- Opening Delimiter -

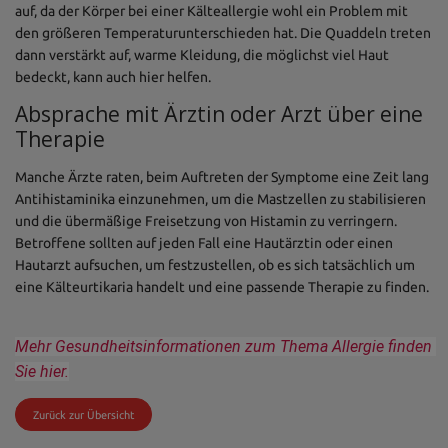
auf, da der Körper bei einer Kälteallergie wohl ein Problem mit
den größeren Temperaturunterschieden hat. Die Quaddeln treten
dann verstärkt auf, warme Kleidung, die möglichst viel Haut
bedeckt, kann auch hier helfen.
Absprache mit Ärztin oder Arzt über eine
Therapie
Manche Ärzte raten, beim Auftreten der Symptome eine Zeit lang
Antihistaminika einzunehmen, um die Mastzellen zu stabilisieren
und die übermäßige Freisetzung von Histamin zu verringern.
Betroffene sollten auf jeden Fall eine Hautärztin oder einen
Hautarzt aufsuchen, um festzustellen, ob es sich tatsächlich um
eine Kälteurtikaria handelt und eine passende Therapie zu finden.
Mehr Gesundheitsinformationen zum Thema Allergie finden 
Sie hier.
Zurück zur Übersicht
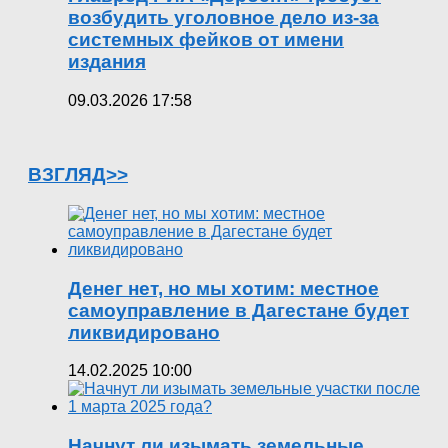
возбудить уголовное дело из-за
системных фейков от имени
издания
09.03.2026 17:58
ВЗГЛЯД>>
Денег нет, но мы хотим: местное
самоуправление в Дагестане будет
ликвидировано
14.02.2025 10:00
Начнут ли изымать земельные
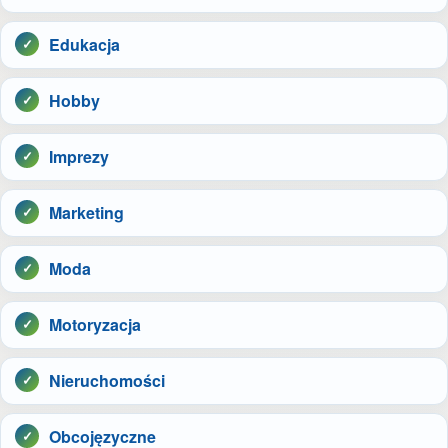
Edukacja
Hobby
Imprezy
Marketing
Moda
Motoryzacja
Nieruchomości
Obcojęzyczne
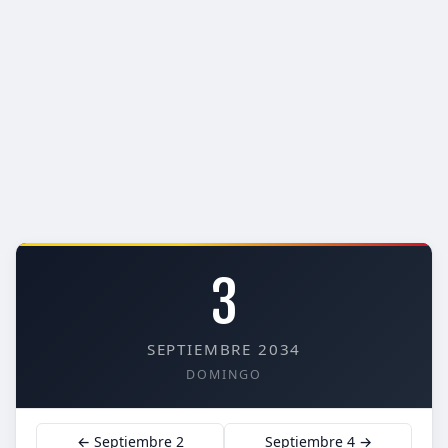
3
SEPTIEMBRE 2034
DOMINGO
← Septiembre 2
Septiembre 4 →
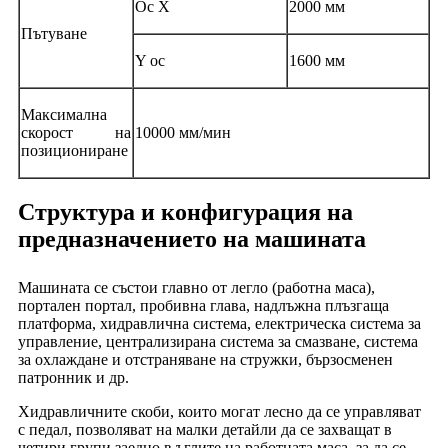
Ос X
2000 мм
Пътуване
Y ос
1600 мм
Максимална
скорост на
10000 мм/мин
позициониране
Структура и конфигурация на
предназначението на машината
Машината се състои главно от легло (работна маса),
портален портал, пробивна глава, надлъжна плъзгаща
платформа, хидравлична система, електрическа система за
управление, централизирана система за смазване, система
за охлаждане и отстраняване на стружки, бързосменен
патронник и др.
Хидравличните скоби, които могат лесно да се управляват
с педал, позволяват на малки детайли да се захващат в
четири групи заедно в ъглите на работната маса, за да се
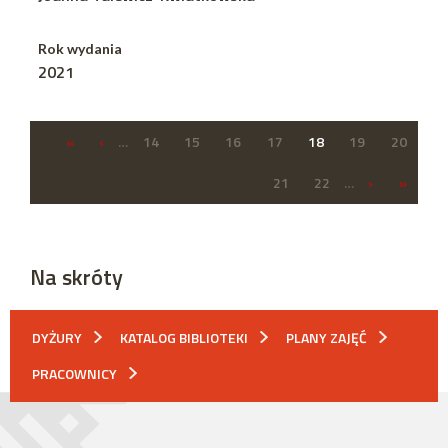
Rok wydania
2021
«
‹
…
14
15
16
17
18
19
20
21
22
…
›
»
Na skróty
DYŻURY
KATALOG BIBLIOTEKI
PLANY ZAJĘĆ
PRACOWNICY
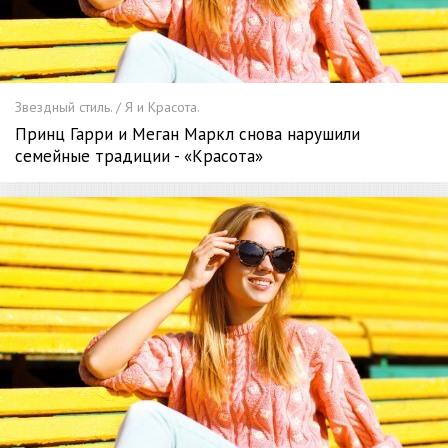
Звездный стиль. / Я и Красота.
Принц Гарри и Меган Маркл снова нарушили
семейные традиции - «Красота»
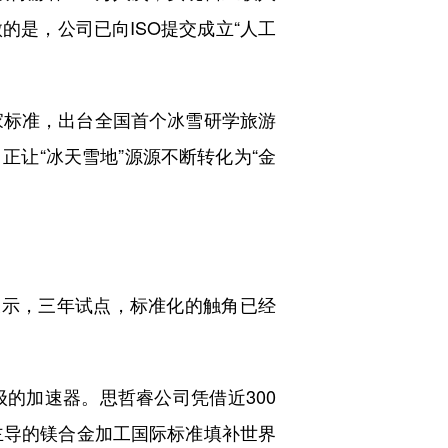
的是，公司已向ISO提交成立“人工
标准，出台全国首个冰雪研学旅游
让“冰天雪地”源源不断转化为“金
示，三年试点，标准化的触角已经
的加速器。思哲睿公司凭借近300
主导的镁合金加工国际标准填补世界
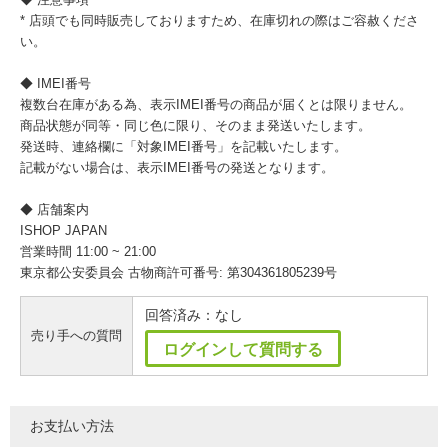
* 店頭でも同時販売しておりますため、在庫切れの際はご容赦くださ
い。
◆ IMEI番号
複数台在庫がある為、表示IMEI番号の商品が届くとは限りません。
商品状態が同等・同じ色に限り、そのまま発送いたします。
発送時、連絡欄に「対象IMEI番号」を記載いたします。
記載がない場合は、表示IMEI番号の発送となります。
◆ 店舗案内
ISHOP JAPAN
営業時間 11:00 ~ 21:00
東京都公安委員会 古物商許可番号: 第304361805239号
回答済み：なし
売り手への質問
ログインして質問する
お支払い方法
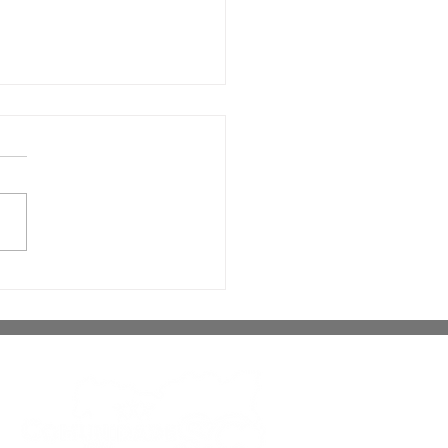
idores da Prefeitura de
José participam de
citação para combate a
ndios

- Closing Delimiter -
- Opening Delimiter -

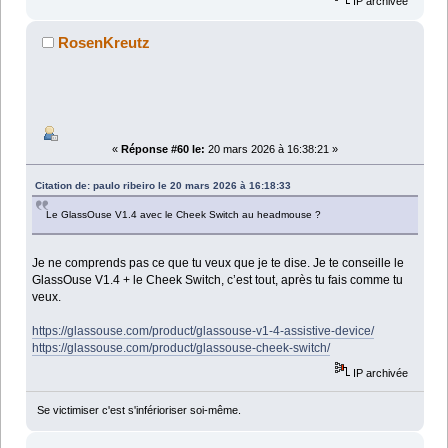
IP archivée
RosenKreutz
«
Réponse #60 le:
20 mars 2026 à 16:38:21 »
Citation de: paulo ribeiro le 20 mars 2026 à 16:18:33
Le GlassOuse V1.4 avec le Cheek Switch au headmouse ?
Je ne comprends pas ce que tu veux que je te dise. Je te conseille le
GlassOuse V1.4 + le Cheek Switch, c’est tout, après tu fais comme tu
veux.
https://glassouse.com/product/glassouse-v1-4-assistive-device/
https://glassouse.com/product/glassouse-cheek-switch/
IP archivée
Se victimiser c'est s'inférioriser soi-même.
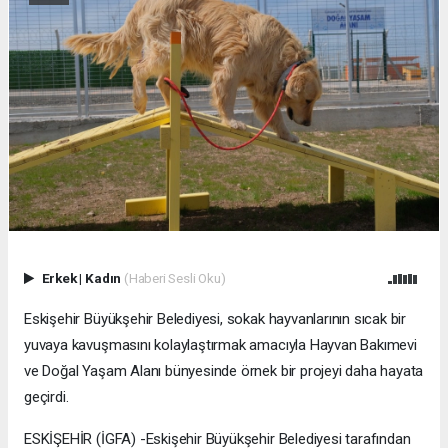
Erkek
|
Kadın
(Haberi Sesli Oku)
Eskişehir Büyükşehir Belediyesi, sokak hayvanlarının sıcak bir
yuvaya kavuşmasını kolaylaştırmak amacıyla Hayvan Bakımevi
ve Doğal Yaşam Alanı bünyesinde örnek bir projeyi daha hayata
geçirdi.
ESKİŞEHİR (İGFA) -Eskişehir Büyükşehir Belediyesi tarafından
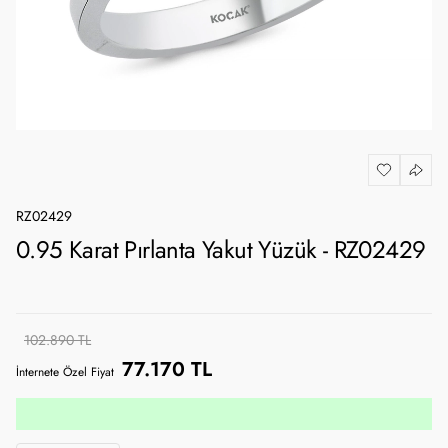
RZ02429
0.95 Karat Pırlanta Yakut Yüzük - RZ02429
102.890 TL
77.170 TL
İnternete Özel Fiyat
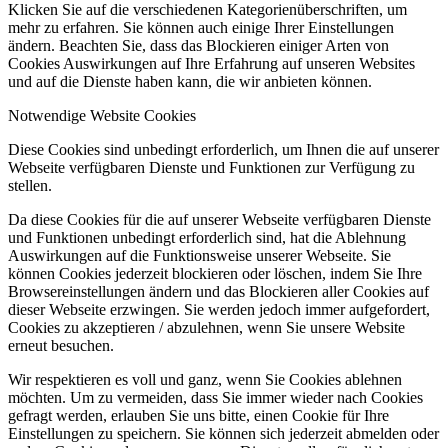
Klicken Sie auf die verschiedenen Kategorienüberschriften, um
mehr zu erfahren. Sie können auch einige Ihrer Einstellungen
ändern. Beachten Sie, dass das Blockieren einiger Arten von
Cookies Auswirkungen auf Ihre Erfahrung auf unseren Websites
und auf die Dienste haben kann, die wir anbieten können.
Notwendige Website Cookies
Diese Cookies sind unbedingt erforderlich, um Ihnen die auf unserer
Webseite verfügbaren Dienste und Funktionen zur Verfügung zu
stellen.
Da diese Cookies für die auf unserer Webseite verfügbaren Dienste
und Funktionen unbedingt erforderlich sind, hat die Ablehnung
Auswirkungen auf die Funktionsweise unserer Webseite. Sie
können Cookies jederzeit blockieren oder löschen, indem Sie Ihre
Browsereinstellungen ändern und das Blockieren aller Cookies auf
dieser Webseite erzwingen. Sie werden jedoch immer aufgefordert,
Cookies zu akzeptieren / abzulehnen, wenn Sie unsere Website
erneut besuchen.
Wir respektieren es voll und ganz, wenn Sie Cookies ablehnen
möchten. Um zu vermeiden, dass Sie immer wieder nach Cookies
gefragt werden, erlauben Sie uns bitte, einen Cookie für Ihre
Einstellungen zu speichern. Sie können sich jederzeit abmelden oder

- Closing Delimiter -

[REQUIRED ACTION] In the data above, how many lines hold the string "wenn"? Give the number by itself.

[WRITTEN RESPONSE] 2